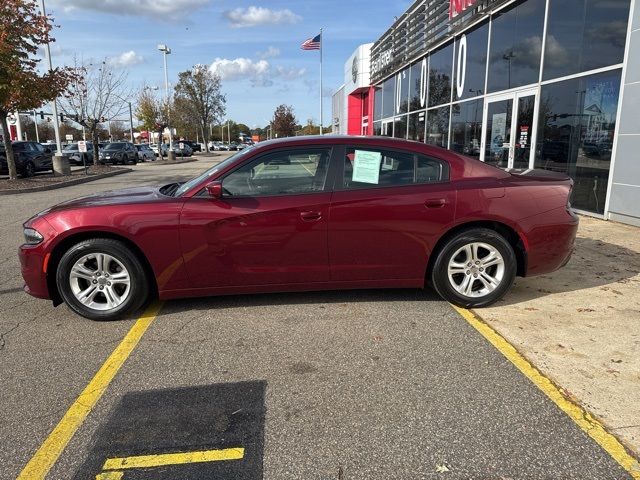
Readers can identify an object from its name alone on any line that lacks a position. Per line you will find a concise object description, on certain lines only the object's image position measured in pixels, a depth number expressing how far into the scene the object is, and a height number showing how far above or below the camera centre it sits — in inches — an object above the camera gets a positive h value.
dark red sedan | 163.9 -29.7
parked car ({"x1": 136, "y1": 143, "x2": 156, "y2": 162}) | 1637.6 -43.3
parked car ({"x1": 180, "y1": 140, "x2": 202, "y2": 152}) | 2906.5 -42.7
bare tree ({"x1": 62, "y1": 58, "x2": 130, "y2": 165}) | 1049.5 +62.7
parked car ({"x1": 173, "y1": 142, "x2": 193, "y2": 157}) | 1962.5 -37.0
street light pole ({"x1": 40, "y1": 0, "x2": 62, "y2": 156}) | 807.1 +43.8
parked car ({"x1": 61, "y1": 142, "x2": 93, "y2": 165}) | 1296.8 -40.3
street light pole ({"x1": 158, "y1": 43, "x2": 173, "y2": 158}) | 1710.1 +309.7
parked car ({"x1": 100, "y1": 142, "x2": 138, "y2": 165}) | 1277.3 -33.7
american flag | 1393.9 +269.4
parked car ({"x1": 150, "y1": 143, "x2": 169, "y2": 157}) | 1981.5 -42.0
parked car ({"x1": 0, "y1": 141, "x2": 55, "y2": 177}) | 801.6 -30.2
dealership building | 316.8 +44.2
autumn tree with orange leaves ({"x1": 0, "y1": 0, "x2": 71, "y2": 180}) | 611.5 +97.6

━━━━

All the records above must be retyped exactly, except for their pictures.

Readers can identify an object from its name alone on any line that lacks a position. Per line you will find a concise object description, on certain lines only the object's image position measured in pixels, a depth number expressing how far into the scene the object is, and a height number showing how far above or below the camera centre it sits — in inches — an object above the camera gets a positive h value.
dark red sedan | 163.9 -29.7
parked car ({"x1": 136, "y1": 143, "x2": 156, "y2": 162}) | 1637.6 -43.3
parked car ({"x1": 180, "y1": 140, "x2": 202, "y2": 152}) | 2906.5 -42.7
bare tree ({"x1": 62, "y1": 58, "x2": 130, "y2": 165}) | 1049.5 +62.7
parked car ({"x1": 173, "y1": 142, "x2": 193, "y2": 157}) | 1962.5 -37.0
street light pole ({"x1": 40, "y1": 0, "x2": 62, "y2": 156}) | 807.1 +43.8
parked car ({"x1": 61, "y1": 142, "x2": 93, "y2": 165}) | 1296.8 -40.3
street light pole ({"x1": 158, "y1": 43, "x2": 173, "y2": 158}) | 1710.1 +309.7
parked car ({"x1": 100, "y1": 142, "x2": 138, "y2": 165}) | 1277.3 -33.7
american flag | 1393.9 +269.4
parked car ({"x1": 150, "y1": 143, "x2": 169, "y2": 157}) | 1981.5 -42.0
parked car ({"x1": 0, "y1": 141, "x2": 55, "y2": 177}) | 801.6 -30.2
dealership building | 316.8 +44.2
autumn tree with orange leaves ({"x1": 0, "y1": 0, "x2": 71, "y2": 180}) | 611.5 +97.6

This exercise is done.